Meerdere autosnelwegen kruisen de rivier de Rhône. De A7 steekt de rivier twee maal over bij Vienne en eenmaal in Lyon. Daarnaast steken de A9, A40 en A42, A47 en A432 de rivier over. Aan de oostkant van Lyon ligt de grootste concentratie van snelwegbruggen. De zuidelijkste brug over de rivier is van de N113 bij Arles. De kleinere westelijke tak heeft echter nog verder zuidelijk ook een rivierbrug.
Geschiedenis van de bruggenbouw
Romeinse tijd
De Romeinen waren actieve bruggenbouwers, veelal in de vorm van natuurstenen boogbruggen. Alleen in Vienne is bekend dat hier een boogbrug is aangelegd. In Arles is ook een brug gebouwd, mogelijk in combinatie met een boot of drijvende brug, omdat de Rhône daar te diep en breed was voor de reguliere Romeinse bruggenbouw. Over een mogelijke Romeinse brug bij Avignon wordt ook gesproken.
Middeleeuwse bruggen
In de Middeleeuwen zijn diverse houten bruggen over de Rhône gebouwd, met name over het deel tussen Genève en Lyon, waar de rivier minder breed is dan ten zuiden van de monding van Saône. De beroemdste brug uit die tijd is de Pont Saint-Bénézet in Avignon in 1185. In Lyon werd in die tijd de eerste brug over de Rhône gebouwd, de Pont de la Guillotière in 1183. De oudste nog in gebruik zijnde brug is de Pont du Saint-Esprit uit 1309.

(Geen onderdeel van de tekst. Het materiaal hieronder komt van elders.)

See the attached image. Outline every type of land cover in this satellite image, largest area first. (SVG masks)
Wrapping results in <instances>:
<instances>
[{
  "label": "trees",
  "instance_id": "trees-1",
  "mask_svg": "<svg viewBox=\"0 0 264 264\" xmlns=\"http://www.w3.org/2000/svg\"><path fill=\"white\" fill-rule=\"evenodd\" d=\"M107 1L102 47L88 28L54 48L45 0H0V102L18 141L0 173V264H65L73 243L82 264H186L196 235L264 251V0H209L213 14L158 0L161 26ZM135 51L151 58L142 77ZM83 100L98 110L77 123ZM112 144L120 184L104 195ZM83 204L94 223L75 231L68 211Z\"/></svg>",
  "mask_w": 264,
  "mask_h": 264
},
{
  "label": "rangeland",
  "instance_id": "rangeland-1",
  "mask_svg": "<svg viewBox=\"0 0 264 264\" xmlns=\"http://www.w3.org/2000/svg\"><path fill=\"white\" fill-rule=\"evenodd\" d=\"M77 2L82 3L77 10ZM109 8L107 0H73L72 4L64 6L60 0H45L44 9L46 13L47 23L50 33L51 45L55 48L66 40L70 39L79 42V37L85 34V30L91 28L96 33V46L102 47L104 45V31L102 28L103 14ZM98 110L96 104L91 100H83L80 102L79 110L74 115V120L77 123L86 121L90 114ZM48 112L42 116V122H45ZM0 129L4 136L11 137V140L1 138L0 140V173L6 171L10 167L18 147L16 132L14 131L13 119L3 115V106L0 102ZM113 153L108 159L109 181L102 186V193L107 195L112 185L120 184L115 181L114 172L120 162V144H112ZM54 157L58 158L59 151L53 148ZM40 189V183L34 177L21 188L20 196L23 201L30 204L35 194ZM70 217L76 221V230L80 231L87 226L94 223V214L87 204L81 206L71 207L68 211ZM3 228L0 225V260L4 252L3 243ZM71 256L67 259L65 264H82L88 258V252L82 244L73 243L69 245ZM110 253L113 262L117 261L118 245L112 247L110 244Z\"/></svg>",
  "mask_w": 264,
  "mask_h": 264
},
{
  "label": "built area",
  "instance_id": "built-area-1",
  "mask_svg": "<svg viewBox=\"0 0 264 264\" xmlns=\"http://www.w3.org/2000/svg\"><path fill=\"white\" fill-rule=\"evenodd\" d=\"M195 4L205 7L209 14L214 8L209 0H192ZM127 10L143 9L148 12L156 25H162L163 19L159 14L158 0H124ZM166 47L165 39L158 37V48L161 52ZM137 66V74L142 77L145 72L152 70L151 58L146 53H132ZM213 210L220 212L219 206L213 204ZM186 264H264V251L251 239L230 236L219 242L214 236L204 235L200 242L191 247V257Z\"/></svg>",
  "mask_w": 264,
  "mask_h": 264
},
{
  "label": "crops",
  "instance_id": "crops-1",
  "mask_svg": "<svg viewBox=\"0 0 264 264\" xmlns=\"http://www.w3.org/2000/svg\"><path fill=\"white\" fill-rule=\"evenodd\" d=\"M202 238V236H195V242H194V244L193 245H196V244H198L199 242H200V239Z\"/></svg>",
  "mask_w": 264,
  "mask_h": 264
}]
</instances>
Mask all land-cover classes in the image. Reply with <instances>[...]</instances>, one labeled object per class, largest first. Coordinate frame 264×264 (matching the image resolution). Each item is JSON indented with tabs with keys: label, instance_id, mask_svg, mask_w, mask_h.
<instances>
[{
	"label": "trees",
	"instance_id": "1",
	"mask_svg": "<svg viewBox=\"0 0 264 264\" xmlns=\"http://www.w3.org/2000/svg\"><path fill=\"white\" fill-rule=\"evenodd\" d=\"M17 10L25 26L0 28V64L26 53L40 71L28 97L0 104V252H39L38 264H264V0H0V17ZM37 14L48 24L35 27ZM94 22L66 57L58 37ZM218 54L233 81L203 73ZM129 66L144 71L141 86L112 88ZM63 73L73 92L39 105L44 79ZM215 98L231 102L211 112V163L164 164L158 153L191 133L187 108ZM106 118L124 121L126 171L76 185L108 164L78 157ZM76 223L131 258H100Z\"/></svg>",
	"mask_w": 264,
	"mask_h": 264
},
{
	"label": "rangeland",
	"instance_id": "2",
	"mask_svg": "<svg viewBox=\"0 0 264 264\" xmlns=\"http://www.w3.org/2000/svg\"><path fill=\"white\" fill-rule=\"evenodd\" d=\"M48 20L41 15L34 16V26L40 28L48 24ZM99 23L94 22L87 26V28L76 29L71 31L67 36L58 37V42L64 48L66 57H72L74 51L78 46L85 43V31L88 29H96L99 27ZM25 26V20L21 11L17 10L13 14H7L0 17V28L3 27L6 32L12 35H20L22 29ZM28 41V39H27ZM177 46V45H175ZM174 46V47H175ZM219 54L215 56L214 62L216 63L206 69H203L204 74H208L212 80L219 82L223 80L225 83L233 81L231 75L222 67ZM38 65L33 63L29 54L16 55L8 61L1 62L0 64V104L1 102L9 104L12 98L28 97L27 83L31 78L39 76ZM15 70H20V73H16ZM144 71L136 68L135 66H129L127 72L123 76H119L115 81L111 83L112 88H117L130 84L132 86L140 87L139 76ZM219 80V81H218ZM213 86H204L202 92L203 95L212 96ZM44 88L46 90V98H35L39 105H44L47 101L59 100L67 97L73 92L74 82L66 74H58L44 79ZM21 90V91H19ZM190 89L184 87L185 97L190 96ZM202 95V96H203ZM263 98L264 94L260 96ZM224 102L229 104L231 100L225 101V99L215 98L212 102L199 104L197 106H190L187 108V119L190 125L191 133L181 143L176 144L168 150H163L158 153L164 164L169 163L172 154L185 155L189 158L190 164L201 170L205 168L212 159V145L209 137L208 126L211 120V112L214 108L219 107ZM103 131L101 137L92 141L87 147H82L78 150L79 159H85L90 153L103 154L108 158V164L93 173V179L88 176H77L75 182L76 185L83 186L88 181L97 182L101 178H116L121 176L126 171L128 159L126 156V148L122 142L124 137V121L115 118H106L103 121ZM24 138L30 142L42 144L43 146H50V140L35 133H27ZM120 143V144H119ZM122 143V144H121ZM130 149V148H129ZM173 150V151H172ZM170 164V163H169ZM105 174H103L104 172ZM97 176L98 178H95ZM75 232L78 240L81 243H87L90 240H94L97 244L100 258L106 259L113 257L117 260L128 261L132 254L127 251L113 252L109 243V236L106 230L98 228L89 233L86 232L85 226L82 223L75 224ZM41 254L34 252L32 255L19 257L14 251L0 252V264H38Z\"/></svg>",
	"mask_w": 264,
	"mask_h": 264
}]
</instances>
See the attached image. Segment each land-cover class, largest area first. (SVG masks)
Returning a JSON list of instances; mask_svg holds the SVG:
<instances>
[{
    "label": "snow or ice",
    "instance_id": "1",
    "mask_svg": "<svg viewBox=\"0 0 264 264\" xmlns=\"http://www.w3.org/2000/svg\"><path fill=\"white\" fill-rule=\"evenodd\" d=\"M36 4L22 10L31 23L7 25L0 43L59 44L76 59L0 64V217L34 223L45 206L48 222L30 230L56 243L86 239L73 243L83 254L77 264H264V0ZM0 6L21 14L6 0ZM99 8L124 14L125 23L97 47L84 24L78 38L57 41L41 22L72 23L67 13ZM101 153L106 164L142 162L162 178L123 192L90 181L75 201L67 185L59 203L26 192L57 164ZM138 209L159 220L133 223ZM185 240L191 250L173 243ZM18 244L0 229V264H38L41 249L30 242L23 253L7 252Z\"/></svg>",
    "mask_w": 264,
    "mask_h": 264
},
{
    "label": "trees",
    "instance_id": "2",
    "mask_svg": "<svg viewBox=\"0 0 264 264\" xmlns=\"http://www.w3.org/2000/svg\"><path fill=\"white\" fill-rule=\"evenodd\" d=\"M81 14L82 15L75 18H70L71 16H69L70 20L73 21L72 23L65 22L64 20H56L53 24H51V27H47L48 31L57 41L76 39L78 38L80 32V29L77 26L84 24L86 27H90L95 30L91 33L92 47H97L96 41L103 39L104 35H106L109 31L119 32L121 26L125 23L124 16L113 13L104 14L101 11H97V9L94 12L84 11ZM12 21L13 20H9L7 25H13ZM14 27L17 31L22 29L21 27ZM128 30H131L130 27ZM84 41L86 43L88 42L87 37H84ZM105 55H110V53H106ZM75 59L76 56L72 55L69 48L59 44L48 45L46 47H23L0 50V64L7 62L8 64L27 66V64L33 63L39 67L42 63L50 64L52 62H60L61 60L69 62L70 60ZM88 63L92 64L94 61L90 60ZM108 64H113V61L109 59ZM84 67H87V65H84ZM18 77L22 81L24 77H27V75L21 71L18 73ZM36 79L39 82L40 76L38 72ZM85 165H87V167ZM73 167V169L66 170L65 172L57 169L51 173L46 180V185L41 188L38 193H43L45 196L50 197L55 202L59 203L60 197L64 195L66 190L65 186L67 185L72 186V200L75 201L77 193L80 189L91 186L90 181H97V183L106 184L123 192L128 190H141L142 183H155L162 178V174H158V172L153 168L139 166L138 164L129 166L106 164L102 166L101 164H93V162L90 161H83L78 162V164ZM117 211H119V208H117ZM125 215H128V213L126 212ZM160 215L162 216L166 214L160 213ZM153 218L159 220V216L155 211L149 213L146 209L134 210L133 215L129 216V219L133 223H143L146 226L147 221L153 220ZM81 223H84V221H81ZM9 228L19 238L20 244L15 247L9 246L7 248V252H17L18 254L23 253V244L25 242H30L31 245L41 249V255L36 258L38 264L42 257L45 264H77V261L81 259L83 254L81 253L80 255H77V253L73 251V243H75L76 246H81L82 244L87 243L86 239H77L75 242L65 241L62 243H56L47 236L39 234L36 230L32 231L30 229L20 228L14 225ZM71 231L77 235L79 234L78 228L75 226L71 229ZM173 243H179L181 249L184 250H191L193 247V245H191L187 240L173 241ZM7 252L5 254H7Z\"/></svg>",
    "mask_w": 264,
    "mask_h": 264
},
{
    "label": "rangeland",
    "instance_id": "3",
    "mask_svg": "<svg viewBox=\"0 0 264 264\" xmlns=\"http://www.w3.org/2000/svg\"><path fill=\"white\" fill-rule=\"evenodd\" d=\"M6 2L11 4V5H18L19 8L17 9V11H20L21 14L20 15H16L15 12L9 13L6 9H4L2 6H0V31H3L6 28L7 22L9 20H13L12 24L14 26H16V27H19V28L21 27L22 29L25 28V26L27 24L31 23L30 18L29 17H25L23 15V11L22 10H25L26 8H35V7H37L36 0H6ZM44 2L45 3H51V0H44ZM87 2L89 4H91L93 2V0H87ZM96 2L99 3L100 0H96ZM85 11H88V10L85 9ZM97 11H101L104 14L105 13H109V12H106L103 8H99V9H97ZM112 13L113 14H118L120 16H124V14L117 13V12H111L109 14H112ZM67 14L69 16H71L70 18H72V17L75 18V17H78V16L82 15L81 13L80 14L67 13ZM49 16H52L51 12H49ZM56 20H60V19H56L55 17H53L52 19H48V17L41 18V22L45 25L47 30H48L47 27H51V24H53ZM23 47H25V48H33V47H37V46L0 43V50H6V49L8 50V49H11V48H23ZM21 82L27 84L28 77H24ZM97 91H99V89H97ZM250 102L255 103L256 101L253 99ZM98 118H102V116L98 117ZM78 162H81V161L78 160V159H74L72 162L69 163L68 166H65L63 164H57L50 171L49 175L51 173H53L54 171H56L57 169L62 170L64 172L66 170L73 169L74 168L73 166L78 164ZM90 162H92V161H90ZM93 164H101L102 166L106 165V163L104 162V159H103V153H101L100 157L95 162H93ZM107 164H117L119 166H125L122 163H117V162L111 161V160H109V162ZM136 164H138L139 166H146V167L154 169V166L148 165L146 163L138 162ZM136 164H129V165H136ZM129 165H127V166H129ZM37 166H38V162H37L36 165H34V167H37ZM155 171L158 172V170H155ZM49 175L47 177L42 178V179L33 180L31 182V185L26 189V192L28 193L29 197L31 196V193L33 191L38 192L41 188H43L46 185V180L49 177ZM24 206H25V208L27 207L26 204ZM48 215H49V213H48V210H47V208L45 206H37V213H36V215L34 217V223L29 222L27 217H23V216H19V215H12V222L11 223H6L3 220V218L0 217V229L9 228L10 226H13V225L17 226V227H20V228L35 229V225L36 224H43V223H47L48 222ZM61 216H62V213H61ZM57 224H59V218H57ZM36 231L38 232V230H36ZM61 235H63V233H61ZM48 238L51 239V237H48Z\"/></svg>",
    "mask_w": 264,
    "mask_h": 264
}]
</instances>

De eerste moderne bruggen in de 19e eeuw
Begin 19e eeuw begon de vraag naar vaste verbindingen over de Rhône toe te nemen. Er waren regelmatig overstromingen en de bruggen uit de Romeinse tijd en de Middeleeuwen waren weggeslagen en later niet meer gerepareerd. Voor de jaren 1820 waren er enkel veerdiensten over de Rhône ten zuiden van Lyon. De Rhône was in die tijd een relatief ondiepe rivier. Dit maakte het mogelijk om kunstmatige eilanden in het midden van de rivier aan te leggen voor brugpijlers.
De belangrijkste persoon uit deze periode was ingenieur Marc Seguin (1786-1875), geboren in Annonay in het departement Ardèche. Hij bouwde in 1822 zijn eerste hangbrug over de rivier de Cance, een kleine zijrivier van de Rhône ten zuiden van Annonay. Dit ontwerp paste hij vervolgens op veel grotere schaal toe voor bruggen over de Rhône. De eerste was de Passerelle Marc-Seguin in Tournon-sur-Rhône in 1825. Dit wordt gezien als de eerste moderne hangbrug in continentaal Europa. In de 25 jaar daarna zijn op diverse plekken tussen Lyon en Avignon bruggen over de Rhône gebouwd. Dit waren veelal hangbruggen met een centrale pyloon in de rivier. De meeste hangbruggen hadden drie pylonen in totaal.
Indertijd werden de meeste bruggen als concessie gebouwd, waarbij het bedrijf dat ze realiseerde ook tol mocht heffen. In de jaren 1880 zijn veel bruggen aangekocht door de departementen waarna ze tolvrij werden. De bruggen ondervonden regelmatig schade door overstromingen en soms ook door brand, omdat ze een houten brugdek hadden. De Rhône was gekend om de periodiek heftige overstromingen en tal van bruggen zijn in de 19e eeuw beschadigd geraakt.
Spoorbruggen
Met de opkomst van de trein werden in de jaren 1850 de eerste spoorbruggen over de Rhône gebouwd. De eerste was vermoedelijk de Viaduc de Perrache in Lyon in 1856. In de jaren daarna openden diverse spoorbruggen over de Rhône, een groot deel van de hedendaagse spoorlijnen (afgezien van hogesnelheidslijnen) hadden voor 1870 al een spoorbrug over de Rhône. In tegenstelling tot de algemene verkeersbruggen die veelal als hangbrug waren aangelegd, waren de spoorbruggen allemaal als een stalen boogbrug aangelegd, die geschikt waren voor het veel grotere gewicht van treinen.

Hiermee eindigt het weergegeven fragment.